[Data entries]
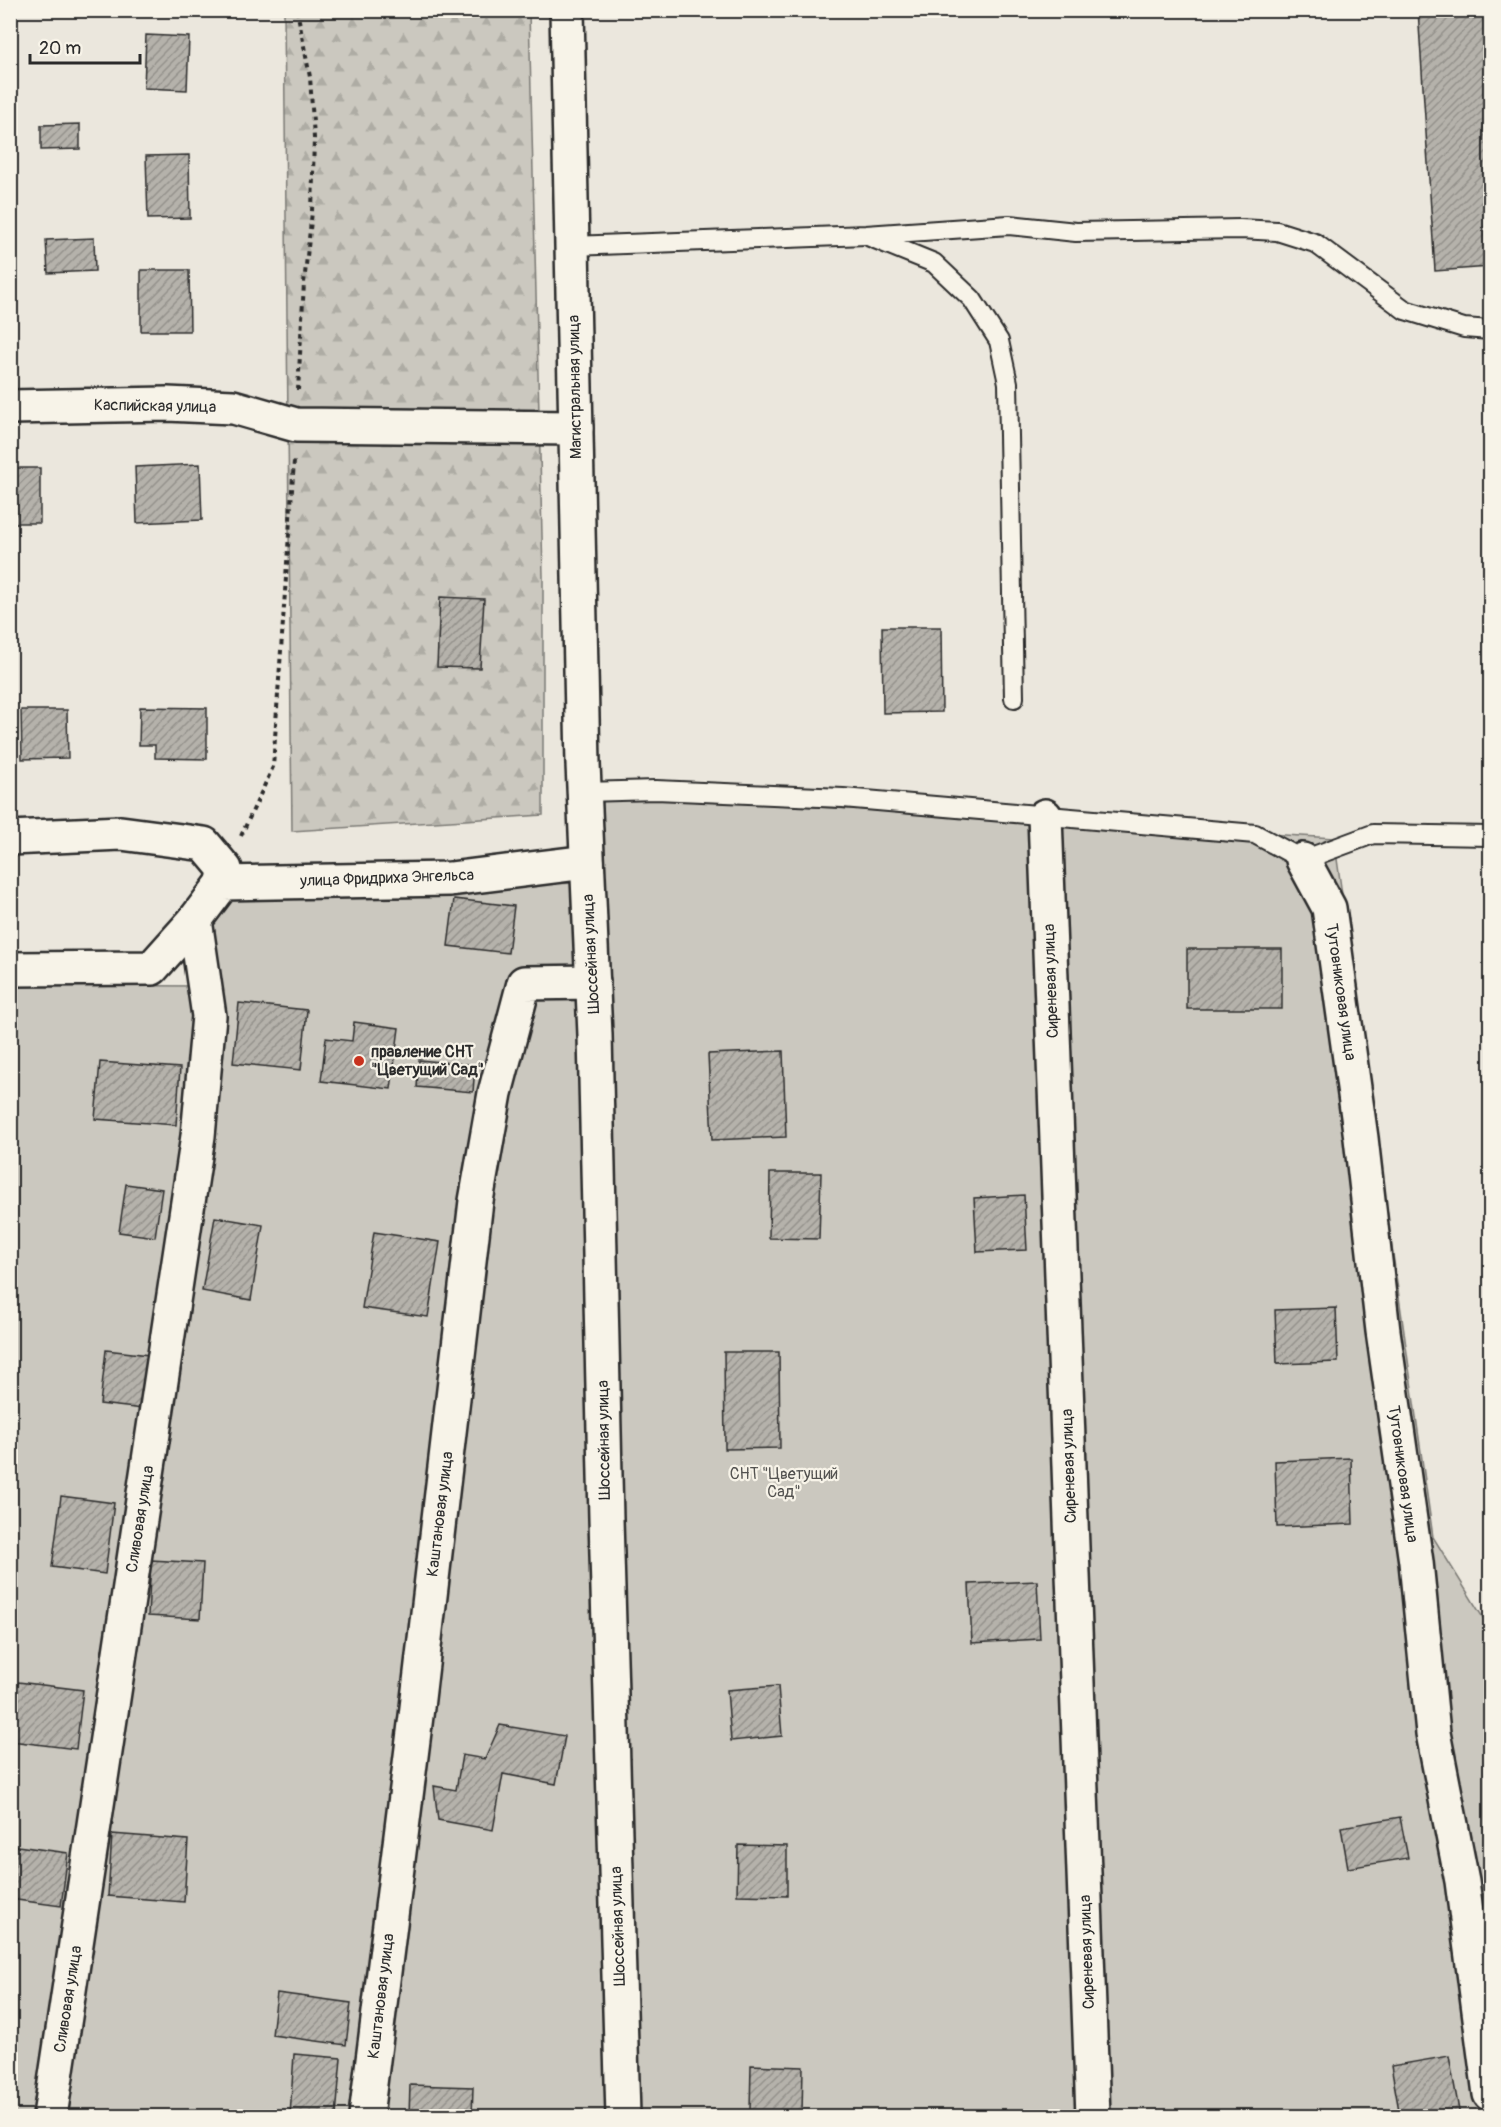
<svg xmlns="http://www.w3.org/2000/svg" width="1501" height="2127" font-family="Pangolin,sans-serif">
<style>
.forest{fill:url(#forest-firs);stroke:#7b7a75;stroke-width:1.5}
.green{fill:#cbc8bf;stroke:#7b7a75;stroke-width:1.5}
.building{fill:url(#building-hatch);stroke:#2b2b2b;stroke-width:1.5}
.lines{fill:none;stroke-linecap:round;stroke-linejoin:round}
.service-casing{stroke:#2b2b2b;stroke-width:22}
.minor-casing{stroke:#2b2b2b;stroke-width:38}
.path{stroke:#2b2b2b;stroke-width:4;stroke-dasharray:4.5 4.5;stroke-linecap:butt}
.service{stroke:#f7f3e8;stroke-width:18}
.minor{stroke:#f7f3e8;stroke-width:33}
.poi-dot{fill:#c8321e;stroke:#f7f3e8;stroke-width:2}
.labels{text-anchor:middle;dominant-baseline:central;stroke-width:4.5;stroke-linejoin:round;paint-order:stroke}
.street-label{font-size:16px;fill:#2b2b2b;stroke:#f7f3e8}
.poi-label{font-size:16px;font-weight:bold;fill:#2b2b2b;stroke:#f7f3e8;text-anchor:start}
.park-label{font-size:16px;fill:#535250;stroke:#f7f3e8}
</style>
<defs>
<pattern id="forest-firs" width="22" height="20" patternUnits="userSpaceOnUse" patternTransform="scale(1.5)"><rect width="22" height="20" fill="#cbc8bf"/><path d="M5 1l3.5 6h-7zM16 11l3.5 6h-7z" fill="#aeaca4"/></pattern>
<pattern id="building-hatch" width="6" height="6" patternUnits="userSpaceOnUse" patternTransform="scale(1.5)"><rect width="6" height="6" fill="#b5b2ab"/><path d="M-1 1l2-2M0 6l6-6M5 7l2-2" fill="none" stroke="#93918b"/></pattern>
</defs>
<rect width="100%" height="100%" fill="#ebe7dd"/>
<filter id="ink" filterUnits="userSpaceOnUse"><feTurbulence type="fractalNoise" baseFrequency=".0167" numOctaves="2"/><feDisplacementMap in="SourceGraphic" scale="12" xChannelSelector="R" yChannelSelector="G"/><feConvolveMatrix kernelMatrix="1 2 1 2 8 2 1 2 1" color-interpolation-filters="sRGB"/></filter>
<g filter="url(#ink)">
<path class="forest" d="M284,11H529L543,576V815L292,831Z"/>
<path class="green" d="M582,793L1334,838L1433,1537L1490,1629V2116H11V985L194,986L207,892L579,883Z"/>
<g class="building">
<path d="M1418,10H1490V267L1435,271Z"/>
<path d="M146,35L189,37L187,90L144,88Z"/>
<path d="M80,124V149L41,150V125Z"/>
<path d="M189,155L190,218L148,219L146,156Z"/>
<path d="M94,238L95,271L48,273L46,240Z"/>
<path d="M141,270H189L190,331H141Z"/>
<path d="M200,464L202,520L137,523L135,467Z"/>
<rect x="10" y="468" width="30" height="55"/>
<path d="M440,597L484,599L480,668L437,667Z"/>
<path d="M882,627H941L942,712L883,713Z"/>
<path d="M140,707L207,708V759L155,758V745H139Z"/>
<path d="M21,710H67L68,758L22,759Z"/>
<path d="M454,899L514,906L508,953L448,946Z"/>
<rect x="1187" y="949" width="95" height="60"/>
<path d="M239,1003L307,1010L301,1070L233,1063Z"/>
<path d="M354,1022L399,1028L391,1089L321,1081L326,1038L352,1041Z"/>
<path d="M783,1051L786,1137L712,1140L708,1054Z"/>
<path d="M419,1060L475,1065L473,1092L417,1087Z"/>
<path d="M100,1062L180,1068L176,1125L95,1119Z"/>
<path d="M770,1173H821L819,1239L769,1238Z"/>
<path d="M126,1184L162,1189L155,1237L119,1232Z"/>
<path d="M1024,1195L1027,1250L977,1252L974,1198Z"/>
<path d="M215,1217L263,1225L251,1300L202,1291Z"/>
<path d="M374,1232L440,1242L428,1317L362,1308Z"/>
<path d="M1336,1308L1338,1362L1277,1364L1275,1310Z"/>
<path d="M106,1350L149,1355L143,1409L100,1404Z"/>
<path d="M724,1352H779L780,1448L725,1449Z"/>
<path d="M1351,1458L1353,1524L1277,1527L1275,1461Z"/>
<path d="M61,1496L114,1503L105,1574L52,1567Z"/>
<path d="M151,1560L203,1563L200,1619L148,1616Z"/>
<path d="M1037,1581L1040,1639L972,1643L969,1584Z"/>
<path d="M18,1682L83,1690L76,1749L11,1741Z"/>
<path d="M778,1686L782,1736L731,1741L727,1690Z"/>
<path d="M500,1725L565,1736L556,1784L503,1774L493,1830L438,1820L434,1786L456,1790L462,1755L485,1759Z"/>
<path d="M1400,1817L1408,1858L1348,1868L1341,1827Z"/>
<path d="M112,1834L188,1840L184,1902L108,1896Z"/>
<path d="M10,1845L68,1853L61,1906L10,1899Z"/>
<path d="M738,1845L787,1846V1896L737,1895Z"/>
<path d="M277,1993L351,2003L346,2045L272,2035Z"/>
<path d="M294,2054L341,2058L336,2116H290Z"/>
<path d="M1449,2056L1460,2116H1400L1391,2066Z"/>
<path d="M751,2065L803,2067L802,2113L750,2111Z"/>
<path d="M410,2085L473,2087L472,2116H409Z"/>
</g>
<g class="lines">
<g class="service-casing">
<g id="service">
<path d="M870,237L934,263L972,299L999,341L1008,383L1014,698"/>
<path d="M572,246L866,235L1009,225L1076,232L1240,229L1277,231L1315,243L1405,310L1464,328L1490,330"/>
<path d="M585,792L656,790L843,798L1255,834L1303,860L1373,834L1490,836"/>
</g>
</g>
<g class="minor-casing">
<g id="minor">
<path d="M567,10L583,764L595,1035L606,1519L623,2116"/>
<path d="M10,407L167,404L233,407L296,425L576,428"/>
<path d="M1045,816L1093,2116"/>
<path d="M10,838L121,833L204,844L225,869L223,883"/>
<path d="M1303,860L1329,908L1361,1138L1383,1331L1416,1562L1433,1733L1462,1881L1490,2094"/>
<path d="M10,969L152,968L195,920L223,883L450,879L587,862"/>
<path d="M50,2116L198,1136L209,1016L195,920"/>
<path d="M366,2116L416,1716L476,1201L495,1093L524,983L593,982"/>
</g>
</g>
<g class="path">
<path d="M297,10L310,77L314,138L312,212L304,283L298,390"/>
<path d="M241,836L273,767L294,461"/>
</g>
<use href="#service" class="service"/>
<use href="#minor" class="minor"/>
</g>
</g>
<circle class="poi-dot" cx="359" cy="1061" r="6"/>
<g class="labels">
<g class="street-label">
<text transform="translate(575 387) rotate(-91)">Магистральная улица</text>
<text transform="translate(155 406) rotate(1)">Каспийская улица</text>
<text transform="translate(387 878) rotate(-2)">улица Фридриха Энгельса</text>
<text transform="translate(591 954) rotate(-93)">Шоссейная улица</text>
<text transform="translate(1051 981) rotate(-92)">Сиреневая улица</text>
<text transform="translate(1341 992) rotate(82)">Тутовниковая улица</text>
<text transform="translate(604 1440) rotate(-91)">Шоссейная улица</text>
<text transform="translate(1069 1466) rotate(-92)">Сиреневая улица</text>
<text transform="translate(1403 1474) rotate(82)">Тутовниковая улица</text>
<text transform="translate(440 1514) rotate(-83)">Каштановая улица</text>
<text transform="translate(140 1519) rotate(-81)">Сливовая улица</text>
<text transform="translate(618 1926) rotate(-92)">Шоссейная улица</text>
<text transform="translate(1087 1952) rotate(-92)">Сиреневая улица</text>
<text transform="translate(381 1996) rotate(-83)">Каштановая улица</text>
<text transform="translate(68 1999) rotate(-81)">Сливовая улица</text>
</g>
<g class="poi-label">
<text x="371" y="1052">правление СНТ<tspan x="371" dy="18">"Цветущий Сад"</tspan></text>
</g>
<g class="park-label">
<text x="784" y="1474">СНТ "Цветущий<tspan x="784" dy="18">Сад"</tspan></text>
</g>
</g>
<rect width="1501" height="2127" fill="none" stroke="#f7f3e8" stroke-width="36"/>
<rect x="18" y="18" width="1465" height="2091" fill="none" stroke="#2b2b2b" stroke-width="2" filter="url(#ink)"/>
<path d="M30 54v9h110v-9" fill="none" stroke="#2b2b2b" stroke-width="3"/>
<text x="39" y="54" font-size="18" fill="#2b2b2b" stroke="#f7f3e8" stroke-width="4.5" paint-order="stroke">20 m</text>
</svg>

_TASK DESCRIPTION_
Report how many lines of the data hold the string "linejoin"; give only the number.

_EXERCISE OUTPUT_
2